Comment le diabète provoque la perte musculaire ? Ces travaux de l’Université de Kobe (Japon), présentés dans le JCI Insight, décryptent l’action d’une élévation de la glycémie médiée par deux protéines clés qui favorise cette perte de masse musculaire, jusqu’au développement de la sarcopénie. Ce faisant, ces travaux désignent 2 cibles très prometteuses pour de nouveaux traitements.
Le diabète de type 2 est associé à divers problèmes de santé, notamment à une diminution de la masse musculaire squelettique. Cette équipe dirigée par le professeur Wataru Ogawa de la Graduate School of Medicine de l'Université de Kobe révèle que l'élévation du taux de sucre dans le sang entraîne une atrophie musculaire et que deux protéines, WWP1 et KLF15, jouent un rôle clé dans ce phénomène.
Le déclin de la masse musculaire associé au vieillissement altère notre capacité physique, ce qui nous rend vulnérables à toute une série de problèmes de santé et finit par conduire à une réduction de la durée de vie.

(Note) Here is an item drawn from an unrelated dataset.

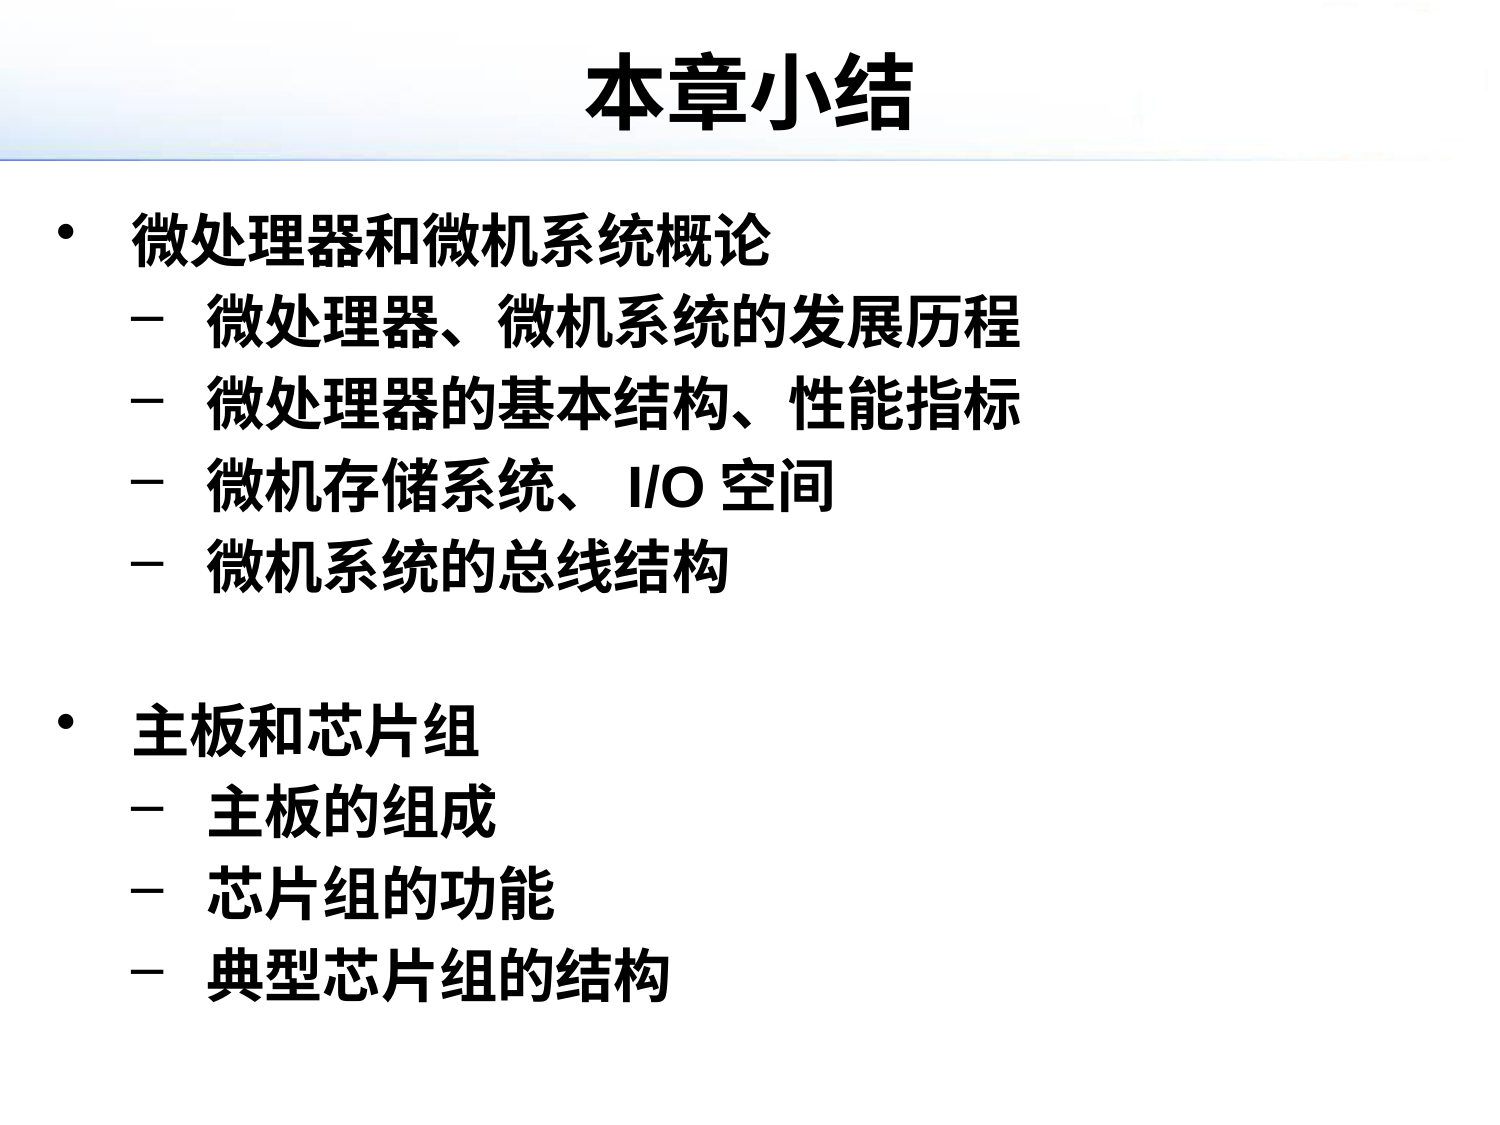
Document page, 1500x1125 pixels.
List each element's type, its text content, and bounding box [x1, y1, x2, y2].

picture [0, 0, 1500, 161]
list 微处理器和微机系统概论 微处理器、微机系统的发展历程 微处理器的基本结构、性能指标 微机存储系统、I/O空间 微机系统的总线结构 主板和芯片组 主板的组成 芯片组的功能 典型芯片组的结构 [41, 196, 1459, 1012]
title 本章小结 [41, 31, 1459, 149]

Le déclin de la masse musculaire lié à l'âge et la perte d'activité physique et d’autonomie qui en résultent aboutissent à la sarcopénie, un grave problème de santé dont la prévalence s’accroît avec le vieillissement des populations.
Diabète et perte musculaire : on savait déjà que les patients atteints de diabète de type 2 sont sujets à perte musculaire en vieillissant, mais le mécanisme sous-jacent restait mal compris. Alors que le diabète est une maladie causée par une action insuffisante de l'hormone insuline, qui non seulement abaisse le taux de sucre dans le sang, mais favorise la croissance et la prolifération des cellules, on pensait que cette résistance à l'insuline avait pour effet de freiner la croissance et la prolifération des cellules musculaires, ce qui contribuait à la diminution de la masse musculaire squelettique. Cependant, l'équipe de Kobe fait ici une découverte surprenante : l’augmentation du taux de sucre dans le sang déclenche le déclin de la masse musculaire et 2 protéines joue un rôle clé dans ce processus :
KLF15 : les chercheurs constatent en effet chez la souris modèle de diabète que l'abondance du facteur de transcription KLF15 augmente dans le muscle squelettique et que les souris dépourvues de KLF15 dans le muscle sont résistantes à ce déclin de la masse musculaire squelettique induit par le diabète (Voir Figure 1). Ces résultats indiquent que la perte musculaire induite par le diabète est imputable à une augmentation des niveaux de KLF15. L’équipe a alors étudié le mécanisme qui entraîne cette abondance de KLF15 dans le muscle squelettique des souris diabétiques. Ils constatent que l'élévation du taux de sucre dans le sang ralentit la dégradation de la protéine KLF15, ce qui entraîne, en compensation, une augmentation de la quantité de cette protéine.
WWP1 : c’est là qu’intervient la protéine WWP1 et son rôle clé dans la régulation de la dégradation de la protéine KLF15. WWP1 est une protéine « ubiquitine ligase » et lorsqu’une « ubiquitine » se lie à d'autres protéines, la dégradation des protéines liées à l'ubiquitine est accélérée. Dans des conditions normales, le WWP1 favorise la dégradation de la protéine KLF15 en liant les ubiquitines au KLF15, ce qui permet de maintenir de faibles niveaux de KLF15 dans les cellules. Lorsque la glycémie augmente, la quantité de WWP1 diminue, ce qui ralentit la dégradation de KLF15 et donc l'augmentation des niveaux de KLF15 (Figure 2).
C’est ainsi que l’élévation de la glycémie caractéristique du diabète de type 2 déclenche le déclin de la masse musculaire et que les deux protéines WWP1 et KLF15 contribuent à cette perte musculaire induite par le diabète.
Outre le diabète, d'autres facteurs, dont l'inactivité physique ou le vieillissement, entraînent une perte de masse musculaire. Les protéines KLF15 et WWP, dont il est démontré ici qu'elles contribuent à la perte de masse musculaire induite par le diabète, pourraient également être associées à ces autres facteurs de perte musculaire. Actuellement, il n’existe aucun traitement pour lutter contre la sarcopénie.
Mais développer un médicament qui renforce la fonction de WWP1 ou affaiblit la fonction de KLF15, pourrait conduire à un nouveau traitement révolutionnaire.